Couple of interesting posts out there on the theme of Fianna Fáil’s latest moves to organise in the North, which I picked up at OurKingdom on Sunday.
Mick Fealty has sparked a lively debate on Slugger by asks whether the names of the party’s two new cumainn signify an intent to reach out to Northern Protestants. Back at OK, Conn Corrigan looks at the possible wider impact on the Northern party system.
Sinn Féin’s response to the latest developments, in a speech by Senator Pearse Doherty, is also worth noting:
“This weekend Fianna Fáil announced that they have registered as a party in
the Six Counties. It will take far more than a bit of paper from the
Electoral Commission to make them an all-Ireland party. If Fianna Fáil are
truly to become an all-Ireland party and move beyond a rhetorical position
on Irish re-unification If they are really interested in Irish unity they
need to begin the practical preparations now.

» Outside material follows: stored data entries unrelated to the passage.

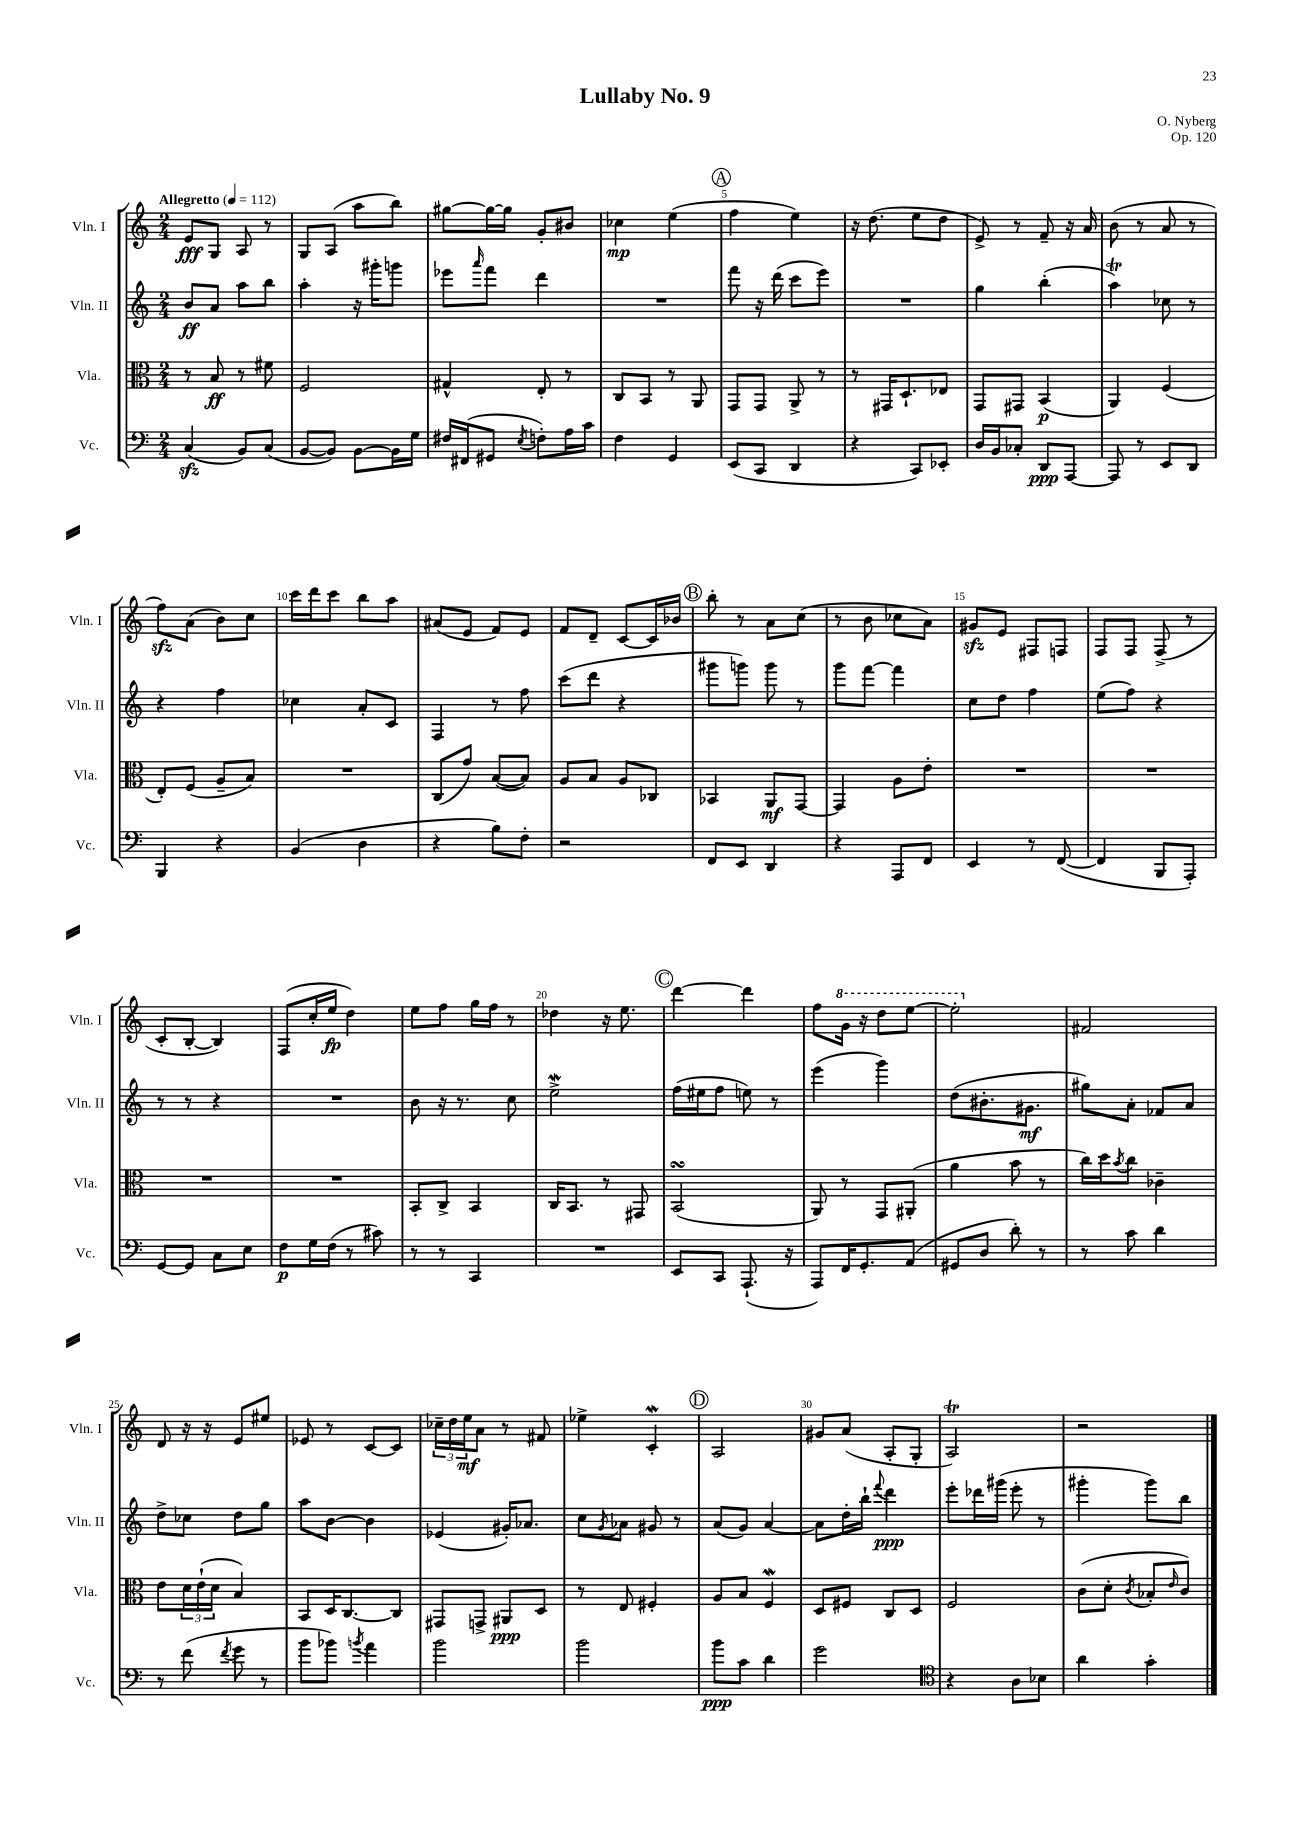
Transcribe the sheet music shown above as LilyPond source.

\header { title = "Lullaby No. 9" composer = "O. Nyberg" opus = "Op. 120" }
<<
\new StaffGroup <<
\new Staff = "s0" \with { instrumentName = "Vln. I" shortInstrumentName = "Vln. I" } {
    \clef treble \key c \major \numericTimeSignature \time 2/4 \tempo "Allegretto" 4 = 112
    e'8\fff g8 a8 r8 |
    g8 a8( a''8 b''8) |
    gis''8~ gis''16~ gis''16 g'8-. bis'8 |
    ces''4\mp e''4( |
    \mark \markup { \circle "A" } f''4 e''4) |
    r16 d''8.( e''8 d''8 |
    e'8->) r8 f'8-- r16 a'16 |
    b'8( r8 a'8 r8 |
    f''8\sfz) a'8( b'8) c''8 |
    c'''16 d'''16 c'''8 b''8 a''8 |
    ais'8( e'8 f'8) e'8 |
    f'8 d'8-- c'8~ c'16 bes'16 |
    \mark \markup { \circle "B" } b''8-. r8 a'8 c''8( |
    r8 b'8 ces''8 a'8) |
    gis'8\sfz e'8 fis8 f8 |
    f8 f8 f8->( r8 |
    c'8-. b8~-. b4) |
    f8( c''16-. e''16\fp d''4) |
    e''8 f''8 g''16 f''16 r8 |
    des''4 r16 e''8. |
    \mark \markup { \circle "C" } d'''4~ d'''4 |
    f''8 \ottava #1 g''16 r16 d'''8 e'''8~ |
    e'''2-. \ottava #0 |
    fis'2 |
    d'8 r16 r16 e'8 eis''8 |
    ees'8 r8 c'8~ c'8 |
    \tuplet 3/2 { ces''16-- d''16 e''16\mf } a'8 r8 fis'8 |
    ees''4-> c'4-.\mordent |
    \mark \markup { \circle "D" } a2 |
    gis'8 a'8( a8-. g8-. |
    a2\trill) |
    r2 \bar "|." |
}
\new Staff = "s1" \with { instrumentName = "Vln. II" shortInstrumentName = "Vln. II" } {
    \clef treble \key c \major \numericTimeSignature \time 2/4
    b'8\ff a'8 a''8 b''8 |
    a''4-. r16 gis'''16-. g'''8 |
    ees'''8 \grace { a'''16 } f'''8 d'''4 |
    R2 |
    \mark \markup { \circle "A" } f'''8 r16 d'''16( c'''8 e'''8) |
    R2 |
    g''4 b''4-.( |
    a''4\trill) ces''8 r8 |
    r4 f''4 |
    ces''4 a'8-. c'8 |
    f4 r8 f''8 |
    c'''8( d'''8 r4 |
    \mark \markup { \circle "B" } gis'''8 g'''8) g'''8 r8 |
    g'''8 f'''8~ f'''4 |
    c''8 d''8 f''4 |
    e''8( f''8) r4 |
    r8 r8 r4 |
    R2 |
    b'8 r16 r8. c''8 |
    e''2->\mordent |
    \mark \markup { \circle "C" } f''16( eis''16 f''8 e''8) r8 |
    e'''4( g'''4) |
    d''8( bis'8.-. gis'8.\mf |
    gis''8) a'8-. fes'8 a'8 |
    d''8-> ces''8 d''8 g''8 |
    a''8 b'8~ b'4 |
    ees'4( gis'16-.) aes'8. |
    c''8 \acciaccatura { g'8 } aes'8 gis'8 r8 |
    \mark \markup { \circle "D" } a'8( g'8) a'4~ |
    a'8 d''16-. b''16-! \appoggiatura { f'''8 } d'''4\ppp |
    e'''8-. des'''16 gis'''16( e'''8-. r8 |
    gis'''4-. gis'''8) b''8 \bar "|." |
}
\new Staff = "s2" \with { instrumentName = "Vla." shortInstrumentName = "Vla." } {
    \clef alto \key c \major \numericTimeSignature \time 2/4
    r8 b8\ff r8 fis'8 |
    f2 |
    gis4-^ e8-. r8 |
    c8 b,8 r8 a,8 |
    \mark \markup { \circle "A" } g,8 g,8 a,8-> r8 |
    r8 gis,16 d8.-! ees8 |
    g,8 gis,8 b,4\p( |
    a,4) f4( |
    e8-.) f8( a8-- b8) |
    R2 |
    c8( g'8) b8~( b8) |
    a8 b8 a8 ces8 |
    \mark \markup { \circle "B" } bes,4 a,8\mf g,8~ |
    g,4 a8 e'8-. |
    R2 |
    R2 |
    R2 |
    R2 |
    b,8-. c8-> b,4 |
    c16 b,8. r8 gis,8 |
    \mark \markup { \circle "C" } b,2\turn( |
    a,8) r8 g,8 ais,8-.( |
    a'4 b'8 r8 |
    c''16) d''16 \acciaccatura { b'8 } c''8 ces'4-- |
    e'8 \tuplet 3/2 { d'16 e'16-!( d'16 } b4) |
    b,8 d16 c8.~ c8 |
    gis,8 g,8-> ais,8\ppp d8 |
    r8 e8 fis4-. |
    \mark \markup { \circle "D" } a8 b8 f4\mordent |
    d8 fis8 c8 d8 |
    f2 |
    c'8( d'8-. \acciaccatura { c'8 } bes8-. \grace { e'16 } c'8) \bar "|." |
}
\new Staff = "s3" \with { instrumentName = "Vc." shortInstrumentName = "Vc." } {
    \clef bass \key c \major \numericTimeSignature \time 2/4
    c4\sfz( b,8) c8( |
    b,8~ b,8) b,8~ b,16 g16 |
    fis16 fis,16( gis,8 \acciaccatura { e8 } f8-.) a16 c'16 |
    f4 g,4 |
    \mark \markup { \circle "A" } e,8( c,8 d,4 |
    r4 c,8) ees,8-. |
    d16 b,16 ces8-. d,8\ppp a,,8~ |
    a,,8 r8 e,8 d,8 |
    b,,4 r4 |
    b,4( d4 |
    r4 b8) f8-. |
    r2 |
    \mark \markup { \circle "B" } f,8 e,8 d,4 |
    r4 a,,8 f,8 |
    e,4 r8 f,8~( |
    f,4 b,,8 a,,8-.) |
    g,8~ g,8 c8 e8 |
    f8\p g16 f16( r8 cis'8) |
    r8 r8 c,4 |
    R2 |
    \mark \markup { \circle "C" } e,8 c,8 a,,8.-!( r16 |
    a,,8) f,16 g,8.-. a,8( |
    gis,8 d8 d'8-.) r8 |
    r8 c'8 d'4 |
    r8 f'8( \acciaccatura { f'8 } g'8 r8 |
    b'8 bes'8) \acciaccatura { b'8 } a'4 |
    b'2 |
    b'2 |
    \mark \markup { \circle "D" } b'8\ppp c'8 d'4 |
    g'2 |
    \clef tenor r4 a8 bes8 |
    a'4 g'4-. \bar "|." |
}
>>
>>
\layout { \context { \Score \override BarNumber.break-visibility = ##(#f #t #t) barNumberVisibility = #(every-nth-bar-number-visible 5) } }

“2016 shouldn’t just be about commemorating our past, it should be about
shaping the future. And that means more than lofty speeches. It means
expanding the work of the All Ireland Ministerial Council, it means removing
the impediments to all Ireland economic development, it means northern
representation in the Oireachtas, it means putting in place a practical
strategy for re-unification. Only time will tell how serious they
really are. And we will see what position they take on the measures we
will be putting forwad in the Dáil and Seanad on preparing for unity and
independence." (Sinn Féin press release)
No doubt, if Fianna Fáil does build up a significant organisation in the North, their own members will be raising some of those issues.